Is it possible to have a renaissance and a calamity at the same time? It all depends on what your barometer is, what is your measure? If your measure is money and only money, then yeah, it’s possible, because people in this game made more money than ever. But if your barometer is something more than that, if your barometer is integrity, is in having people look at you and believing in your sport, not just going to the game, but believing in your sport, then it’s not possible.

Bryant isn’t talking about a loss of innocence, or draping baseball in a nostalgic gauze, as The Tenth Inning tends to do. And of course, few fans or scholars would pretend that baseball has ever been a wholly pure enterprise, that other types of cheating have not afflicted it over its long history. “Believing in your sport,” though, is a different problem. It’s not that the sport can’t recover, that plays can’t be made, that the game can’t thrill and enchant fans again… and again.
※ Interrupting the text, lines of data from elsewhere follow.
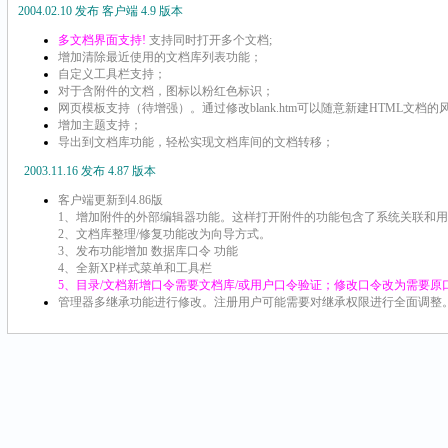
2004.02.10 发布 客户端 4.9 版本
多文档界面支持!
支持同时打开多个文档;
增加清除最近使用的文档库列表功能；
自定义工具栏支持；
对于含附件的文档，图标以粉红色标识；
网页模板支持（待增强）。通过修改blank.htm可以随意新建HTML文档的
增加主题支持；
导出到文档库功能，轻松实现文档库间的文档转移；
2003.11.16 发布 4.87 版本
客户端更新到4.86版
1、增加附件的外部编辑器功能。这样打开附件的功能包含了系统关联和
2、文档库整理/修复功能改为向导方式。
3、发布功能增加 数据库口令 功能
4、全新XP样式菜单和工具栏
5、目录/文档新增口令需要文档库/或用户口令验证；修改口令改为需要
管理器多继承功能进行修改。注册用户可能需要对继承权限进行全面调整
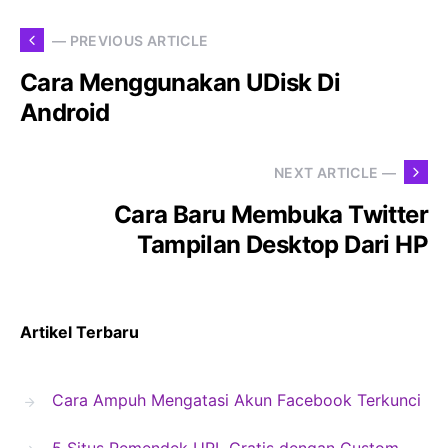
— PREVIOUS ARTICLE
Cara Menggunakan UDisk Di
Android
NEXT ARTICLE —
Cara Baru Membuka Twitter
Tampilan Desktop Dari HP
Artikel Terbaru
Cara Ampuh Mengatasi Akun Facebook Terkunci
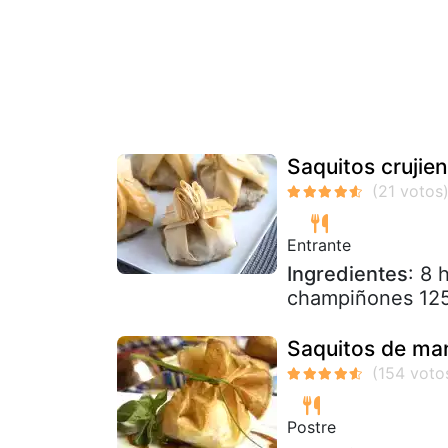
Saquitos crujien
Entrante
Ingredientes
: 8 
champiñones 125 
Saquitos de ma
Postre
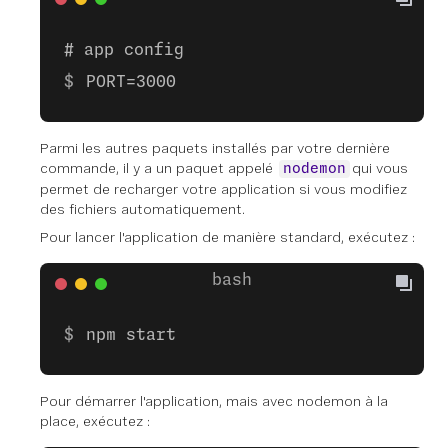
# app config
PORT=3000
Parmi les autres paquets installés par votre dernière
commande, il y a un paquet appelé
qui vous
nodemon
permet de recharger votre application si vous modifiez
des fichiers automatiquement.
Pour lancer l'application de manière standard, exécutez :
npm start
Pour démarrer l'application, mais avec nodemon à la
place, exécutez :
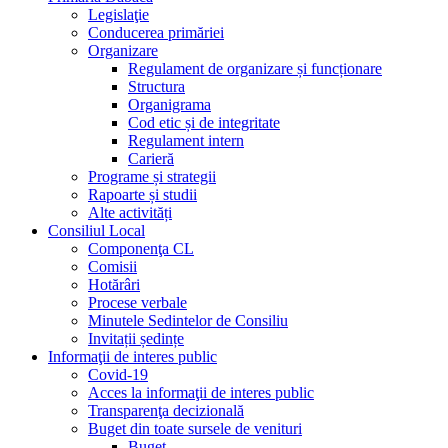
Legislaţie
Conducerea primăriei
Organizare
Regulament de organizare și funcționare
Structura
Organigrama
Cod etic și de integritate
Regulament intern
Carieră
Programe și strategii
Rapoarte și studii
Alte activități
Consiliul Local
Componenţa CL
Comisii
Hotărâri
Procese verbale
Minutele Sedintelor de Consiliu
Invitații ședințe
Informaţii de interes public
Covid-19
Acces la informaţii de interes public
Transparenţa decizională
Buget din toate sursele de venituri
Buget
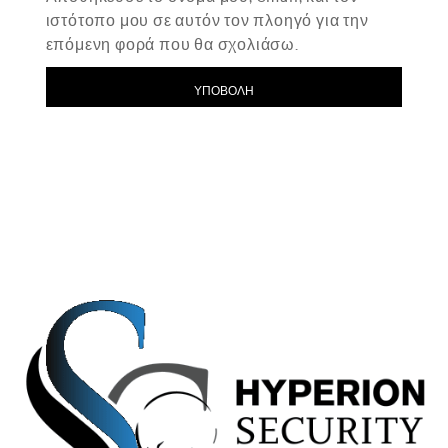
ιστότοπο μου σε αυτόν τον πλοηγό για την
επόμενη φορά που θα σχολιάσω.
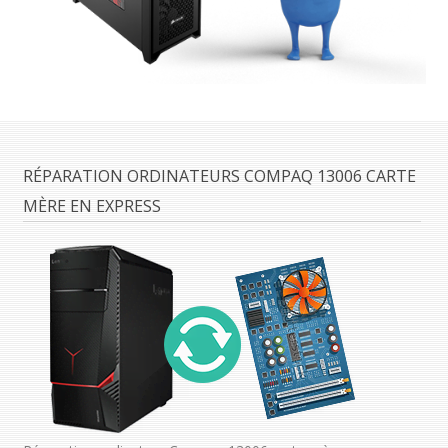
RÉPARATION ORDINATEURS COMPAQ 13006 CARTE
MÈRE EN EXPRESS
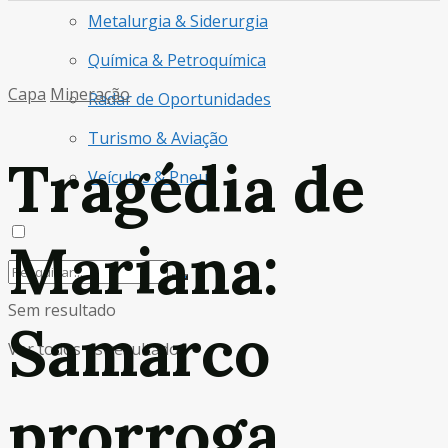
Metalurgia & Siderurgia
Química & Petroquímica
Capa
Mineração
Radar de Oportunidades
Turismo & Aviação
Tragédia de
Veículos & Pneus
Mariana:
Sem resultado
Samarco
Ver todos os resultados
prorroga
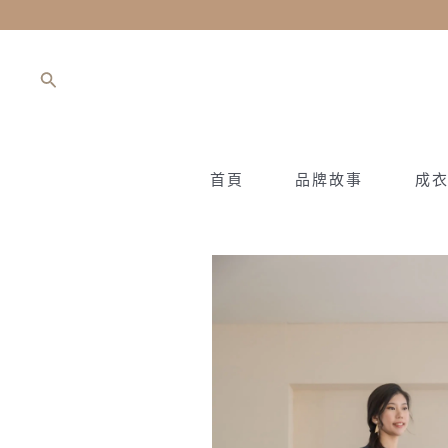
跳
至
主
搜
要
尋
內
容
首頁
品牌故事
成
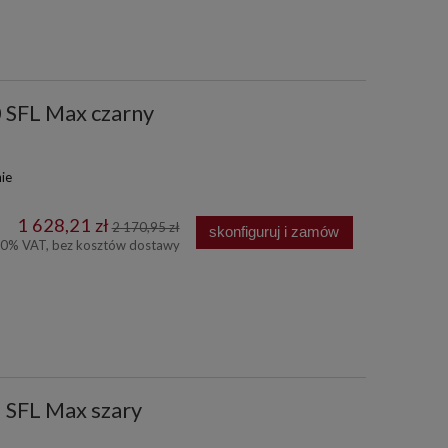
0 SFL Max czarny
ie
1 628,21 zł
2 170,95 zł
skonfiguruj i zamów
00% VAT, bez kosztów dostawy
1 SFL Max szary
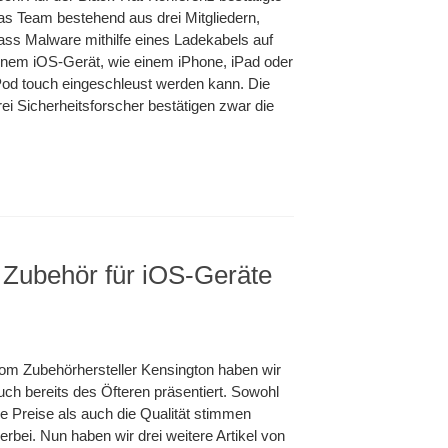
as Team bestehend aus drei Mitgliedern,
ass Malware mithilfe eines Ladekabels auf
inem iOS-Gerät, wie einem iPhone, iPad oder
Pod touch eingeschleust werden kann. Die
rei Sicherheitsforscher bestätigen zwar die
m Zubehör für iOS-Geräte
om Zubehörhersteller Kensington haben wir
uch bereits des Öfteren präsentiert. Sowohl
ie Preise als auch die Qualität stimmen
ierbei. Nun haben wir drei weitere Artikel von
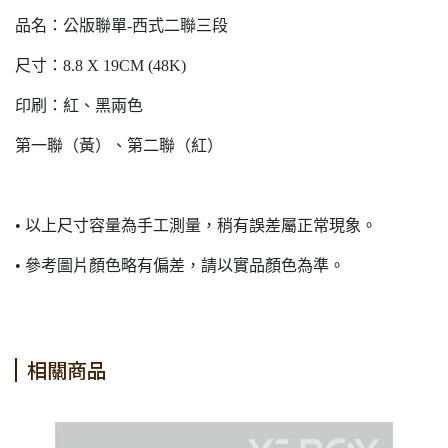
品名：公版聯單-西式二聯三段
尺寸：8.8 X 19CM (48K)
印刷：紅、黑兩色
第一聯（黃）、第二聯（紅）
• 以上尺寸容量為手工測量，稍有誤差屬正常現象。
• 參考圖片顏色略有偏差，請以實品顏色為準。
相關商品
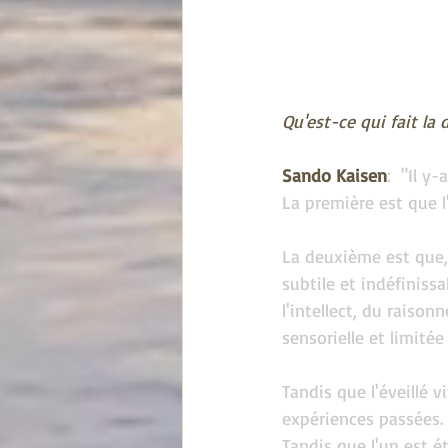
Qu'est-ce qui fait l
Sando Kaisen
:  "Il y
La première est que l
La deuxième est que, 
subtile et indéfiniss
l'intellect, du raiso
sensorielle et limitée
Tandis que l'éveillé v
expériences passées.
Tandis que l'un est é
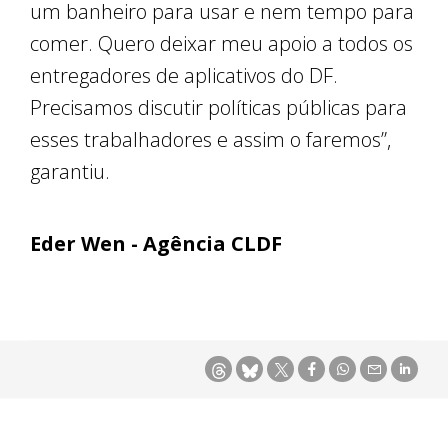
um banheiro para usar e nem tempo para
comer. Quero deixar meu apoio a todos os
entregadores de aplicativos do DF.
Precisamos discutir políticas públicas para
esses trabalhadores e assim o faremos”,
garantiu.
Eder Wen - Agência CLDF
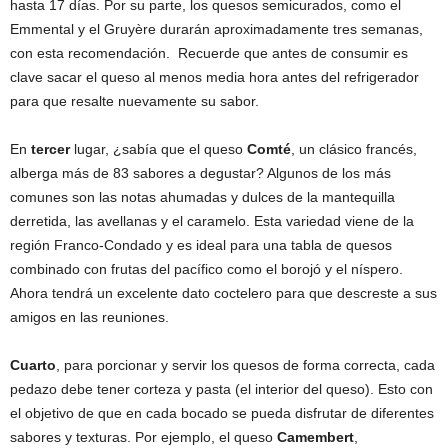
hasta 17 días. Por su parte, los quesos semicurados, como el
Emmental y el Gruyère durarán aproximadamente tres semanas,
con esta recomendación. Recuerde que antes de consumir es
clave sacar el queso al menos media hora antes del refrigerador
para que resalte nuevamente su sabor.
En
tercer
lugar, ¿sabía que el queso
Comté
, un clásico francés,
alberga más de 83 sabores a degustar? Algunos de los más
comunes son las notas ahumadas y dulces de la mantequilla
derretida, las avellanas y el caramelo. Esta variedad viene de la
región Franco-Condado y es ideal para una tabla de quesos
combinado con frutas del pacífico como el borojó y el níspero.
Ahora tendrá un excelente dato coctelero para que descreste a sus
amigos en las reuniones.
Cuarto
, para porcionar y servir los quesos de forma correcta, cada
pedazo debe tener corteza y pasta (el interior del queso). Esto con
el objetivo de que en cada bocado se pueda disfrutar de diferentes
sabores y texturas. Por ejemplo, el queso
Camembert
,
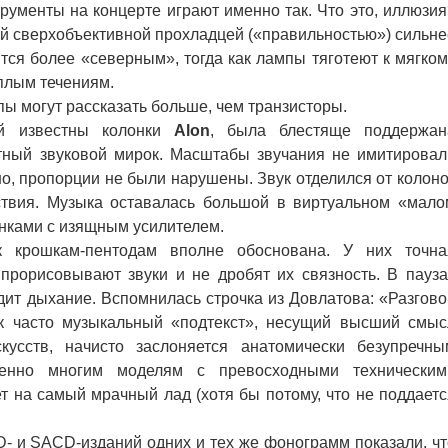
ументы на концерте играют именно так. Что это, иллюзия
ей сверхобъективной прохладцей («правильностью») сильне
тся более «северным», тогда как лампы тяготеют к мягком
плым течениям.
пы могут рассказать больше, чем транзисторы.
й известны колонки
Alon
, была блестяще поддержан
ютный звуковой мирок. Масштабы звучания не имитировал
но, пропорции не были нарушены. Звук отделился от колоно
ствия. Музыка оставалась большой в виртуальном «мало
нками с изящным усилителем.
рошкам-пентодам вполне обоснована. У них точна
прорисовывают звуки и не дробят их связность. В пауза
дит дыхание. Вспомнилась строчка из Довлатова: «Разгово
к часто музыкальный «подтекст», несущий высший смыс
кусств, начисто заслоняется анатомически безупречны
енно многим моделям с превосходными техническим
т на самый мрачный лад (хотя бы потому, что не поддаетс
 и SACD-изданий одних и тех же фонограмм показали, чт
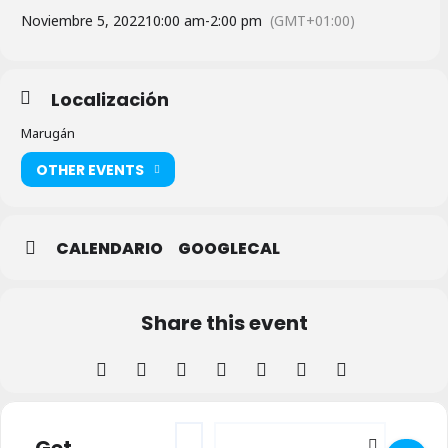
Noviembre 5, 2022
10:00 am
-
2:00 pm
(GMT+01:00)
Localización
Marugán
OTHER EVENTS
CALENDARIO
GOOGLECAL
Share this event
Address - Taller de Cosmética Natural en
Destination Address - Taller de Co
Get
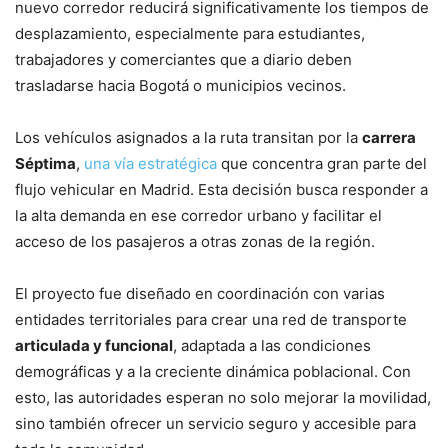
nuevo corredor reducirá significativamente los tiempos de
desplazamiento, especialmente para estudiantes,
trabajadores y comerciantes que a diario deben
trasladarse hacia Bogotá o municipios vecinos.
Los vehículos asignados a la ruta transitan por la
carrera
Séptima
,
una vía estratégica
que concentra gran parte del
flujo vehicular en Madrid. Esta decisión busca responder a
la alta demanda en ese corredor urbano y facilitar el
acceso de los pasajeros a otras zonas de la región.
El proyecto fue diseñado en coordinación con varias
entidades territoriales para crear una red de transporte
articulada y funcional
, adaptada a las condiciones
demográficas y a la creciente dinámica poblacional. Con
esto, las autoridades esperan no solo mejorar la movilidad,
sino también ofrecer un servicio seguro y accesible para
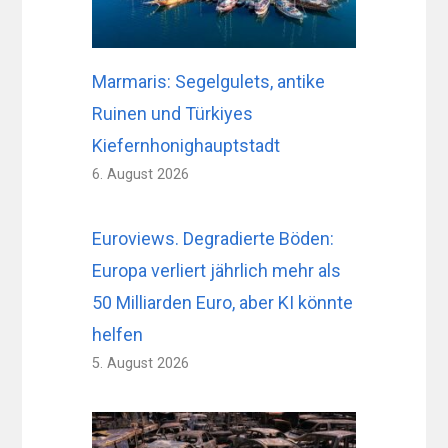
Marmaris: Segelgulets, antike
Ruinen und Türkiyes
Kiefernhonighauptstadt
6. August 2026
Euroviews. Degradierte Böden:
Europa verliert jährlich mehr als
50 Milliarden Euro, aber KI könnte
helfen
5. August 2026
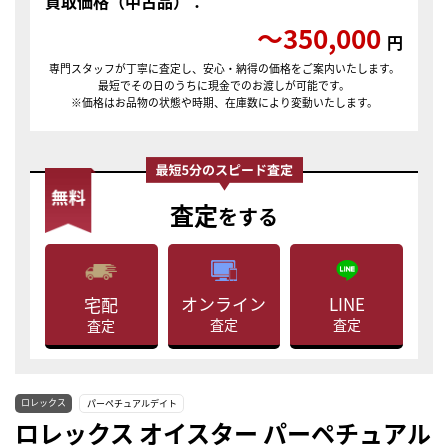
買取価格（中古品）：
〜350,000
円
専門スタッフが丁寧に査定し、安心・納得の価格をご案内いたします。
最短でその日のうちに現金でのお渡しが可能です。
※価格はお品物の状態や時期、在庫数により変動いたします。
査定
をする
LINE
オンライン
宅配
査定
査定
査定
ロレックス
パーペチュアルデイト
ロレックス オイスター パーペチュアル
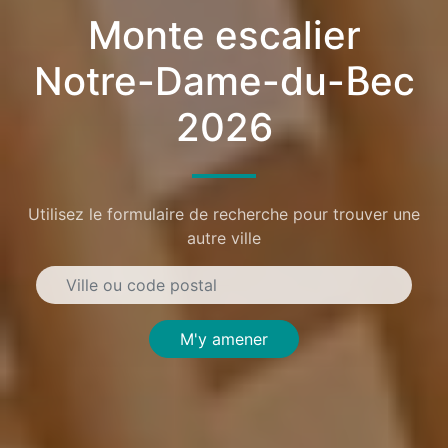
Monte escalier
Notre-Dame-du-Bec
2026
Utilisez le formulaire de recherche pour trouver une
autre ville
M'y amener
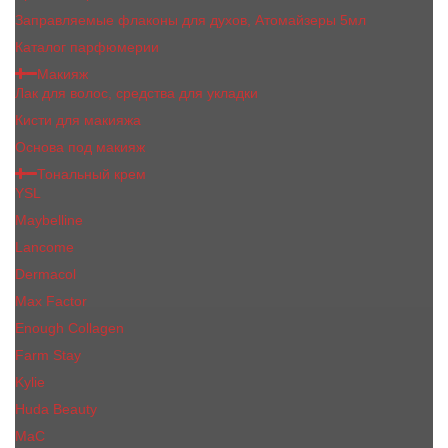
Заправляемые флаконы для духов, Атомайзеры 5мл
Каталог парфюмерии
Макияж
Лак для волос, средства для укладки
Кисти для макияжа
Основа под макияж
Тональный крем
YSL
Maybelline
Lancome
Dermacol
Max Factor
Enough Collagen
Farm Stay
Kylie
Huda Beauty
МаС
What’s at stake here, in this desire for belief, is structure — political, moral, and, too odiously and obviously, financial. If players like Bonds (or even Roger Clemons, who gets off easy in The Tenth Inning, with a few shots of him pitching and just a nod to his association with Brian McNamee) bear the burden of “all that has been lost,” if managers and owners, journalists and consumers don’t take visible, substantive responsibility as well, that corrupt and corrupting structure remains in place. And it makes the “beautiful thing” all the more precious and all the more precarious.